### What needs to be done
Only the images are to be dropped; the records themselves must be repeated exactly.

### Excerpted records
-- Opening Marker --

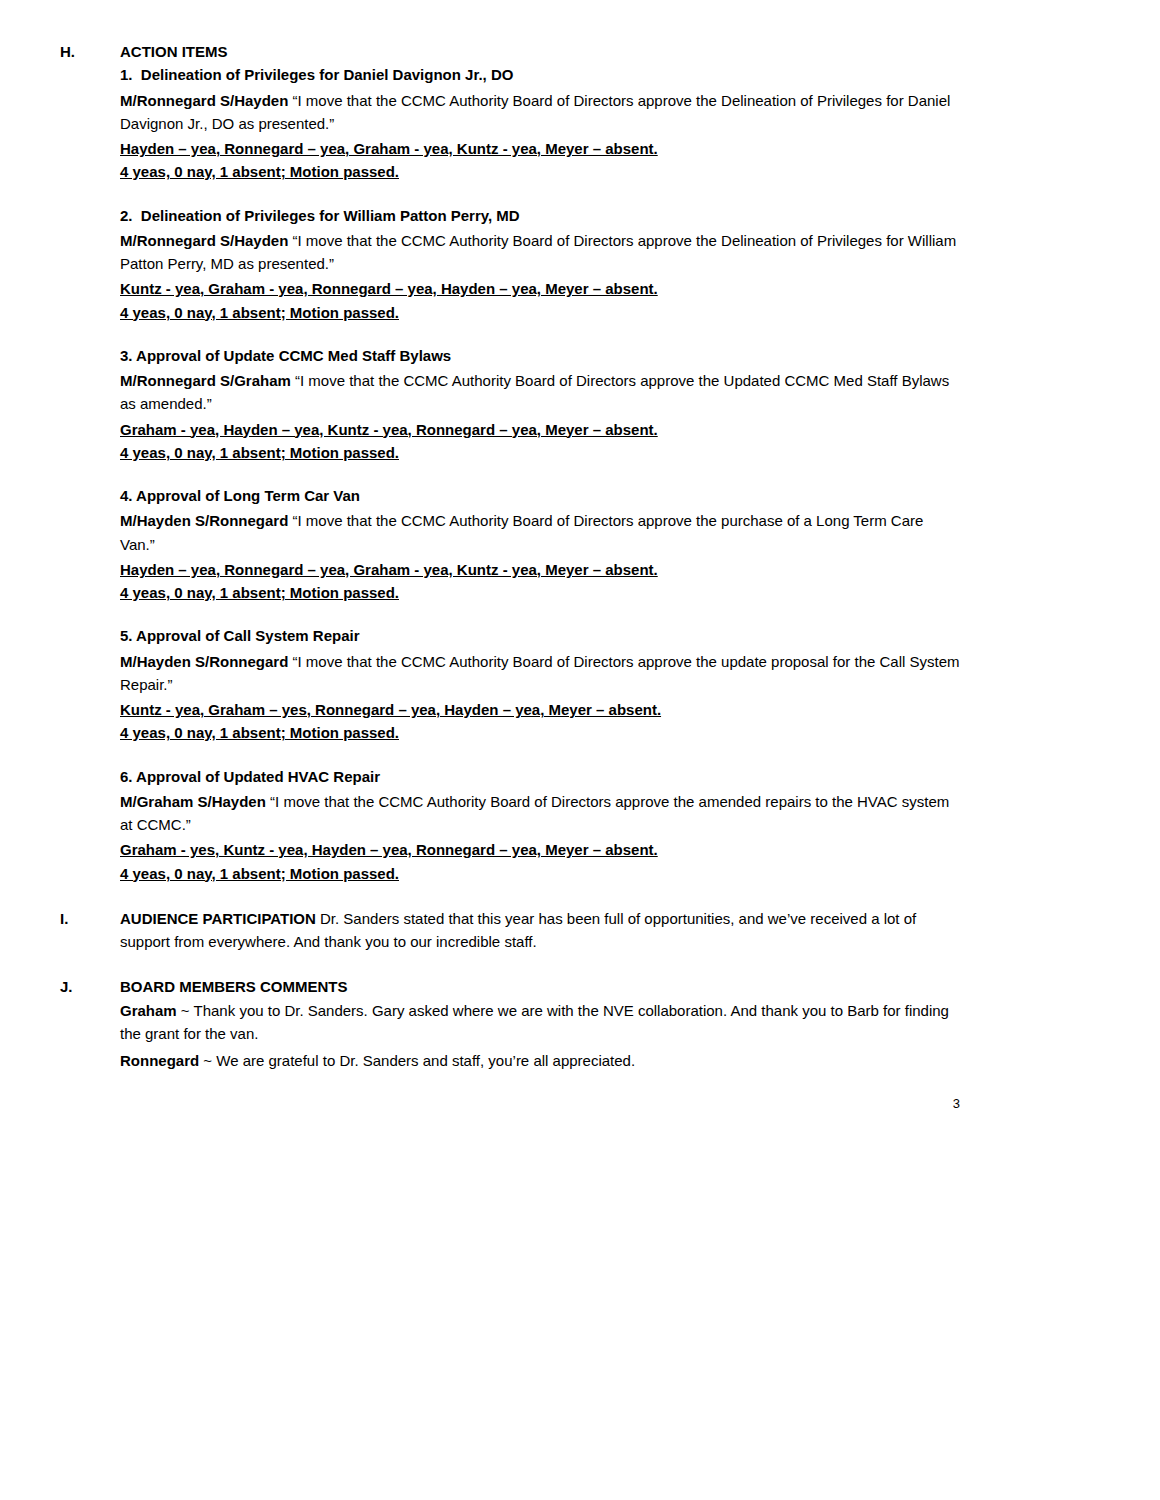H. ACTION ITEMS
1. Delineation of Privileges for Daniel Davignon Jr., DO
M/Ronnegard S/Hayden “I move that the CCMC Authority Board of Directors approve the Delineation of Privileges for Daniel Davignon Jr., DO as presented.”
Hayden – yea, Ronnegard – yea, Graham - yea, Kuntz - yea, Meyer – absent.
4 yeas, 0 nay, 1 absent; Motion passed.
2. Delineation of Privileges for William Patton Perry, MD
M/Ronnegard S/Hayden “I move that the CCMC Authority Board of Directors approve the Delineation of Privileges for William Patton Perry, MD as presented.”
Kuntz - yea, Graham - yea, Ronnegard – yea, Hayden – yea, Meyer – absent.
4 yeas, 0 nay, 1 absent; Motion passed.
3. Approval of Update CCMC Med Staff Bylaws
M/Ronnegard S/Graham “I move that the CCMC Authority Board of Directors approve the Updated CCMC Med Staff Bylaws as amended.”
Graham - yea, Hayden – yea, Kuntz - yea, Ronnegard – yea, Meyer – absent.
4 yeas, 0 nay, 1 absent; Motion passed.
4. Approval of Long Term Car Van
M/Hayden S/Ronnegard “I move that the CCMC Authority Board of Directors approve the purchase of a Long Term Care Van.”
Hayden – yea, Ronnegard – yea, Graham - yea, Kuntz - yea, Meyer – absent.
4 yeas, 0 nay, 1 absent; Motion passed.
5. Approval of Call System Repair
M/Hayden S/Ronnegard “I move that the CCMC Authority Board of Directors approve the update proposal for the Call System Repair.”
Kuntz - yea, Graham – yes, Ronnegard – yea, Hayden – yea, Meyer – absent.
4 yeas, 0 nay, 1 absent; Motion passed.
6. Approval of Updated HVAC Repair
M/Graham S/Hayden “I move that the CCMC Authority Board of Directors approve the amended repairs to the HVAC system at CCMC.”
Graham - yes, Kuntz - yea, Hayden – yea, Ronnegard – yea, Meyer – absent.
4 yeas, 0 nay, 1 absent; Motion passed.
I. AUDIENCE PARTICIPATION Dr. Sanders stated that this year has been full of opportunities, and we’ve received a lot of support from everywhere. And thank you to our incredible staff.
J. BOARD MEMBERS COMMENTS
Graham ~ Thank you to Dr. Sanders. Gary asked where we are with the NVE collaboration. And thank you to Barb for finding the grant for the van.
Ronnegard ~ We are grateful to Dr. Sanders and staff, you’re all appreciated.
3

-- Closing Marker --

### Answer space
H. ACTION ITEMS
1. Delineation of Privileges for Daniel Davignon Jr., DO
M/Ronnegard S/Hayden “I move that the CCMC Authority Board of Directors approve the Delineation of Privileges for Daniel Davignon Jr., DO as presented.”
Hayden – yea, Ronnegard – yea, Graham - yea, Kuntz - yea, Meyer – absent.
4 yeas, 0 nay, 1 absent; Motion passed.
2. Delineation of Privileges for William Patton Perry, MD
M/Ronnegard S/Hayden “I move that the CCMC Authority Board of Directors approve the Delineation of Privileges for William Patton Perry, MD as presented.”
Kuntz - yea, Graham - yea, Ronnegard – yea, Hayden – yea, Meyer – absent.
4 yeas, 0 nay, 1 absent; Motion passed.
3. Approval of Update CCMC Med Staff Bylaws
M/Ronnegard S/Graham “I move that the CCMC Authority Board of Directors approve the Updated CCMC Med Staff Bylaws as amended.”
Graham - yea, Hayden – yea, Kuntz - yea, Ronnegard – yea, Meyer – absent.
4 yeas, 0 nay, 1 absent; Motion passed.
4. Approval of Long Term Car Van
M/Hayden S/Ronnegard “I move that the CCMC Authority Board of Directors approve the purchase of a Long Term Care Van.”
Hayden – yea, Ronnegard – yea, Graham - yea, Kuntz - yea, Meyer – absent.
4 yeas, 0 nay, 1 absent; Motion passed.
5. Approval of Call System Repair
M/Hayden S/Ronnegard “I move that the CCMC Authority Board of Directors approve the update proposal for the Call System Repair.”
Kuntz - yea, Graham – yes, Ronnegard – yea, Hayden – yea, Meyer – absent.
4 yeas, 0 nay, 1 absent; Motion passed.
6. Approval of Updated HVAC Repair
M/Graham S/Hayden “I move that the CCMC Authority Board of Directors approve the amended repairs to the HVAC system at CCMC.”
Graham - yes, Kuntz - yea, Hayden – yea, Ronnegard – yea, Meyer – absent.
4 yeas, 0 nay, 1 absent; Motion passed.
I. AUDIENCE PARTICIPATION Dr. Sanders stated that this year has been full of opportunities, and we’ve received a lot of support from everywhere. And thank you to our incredible staff.
J. BOARD MEMBERS COMMENTS
Graham ~ Thank you to Dr. Sanders. Gary asked where we are with the NVE collaboration. And thank you to Barb for finding the grant for the van.
Ronnegard ~ We are grateful to Dr. Sanders and staff, you’re all appreciated.
3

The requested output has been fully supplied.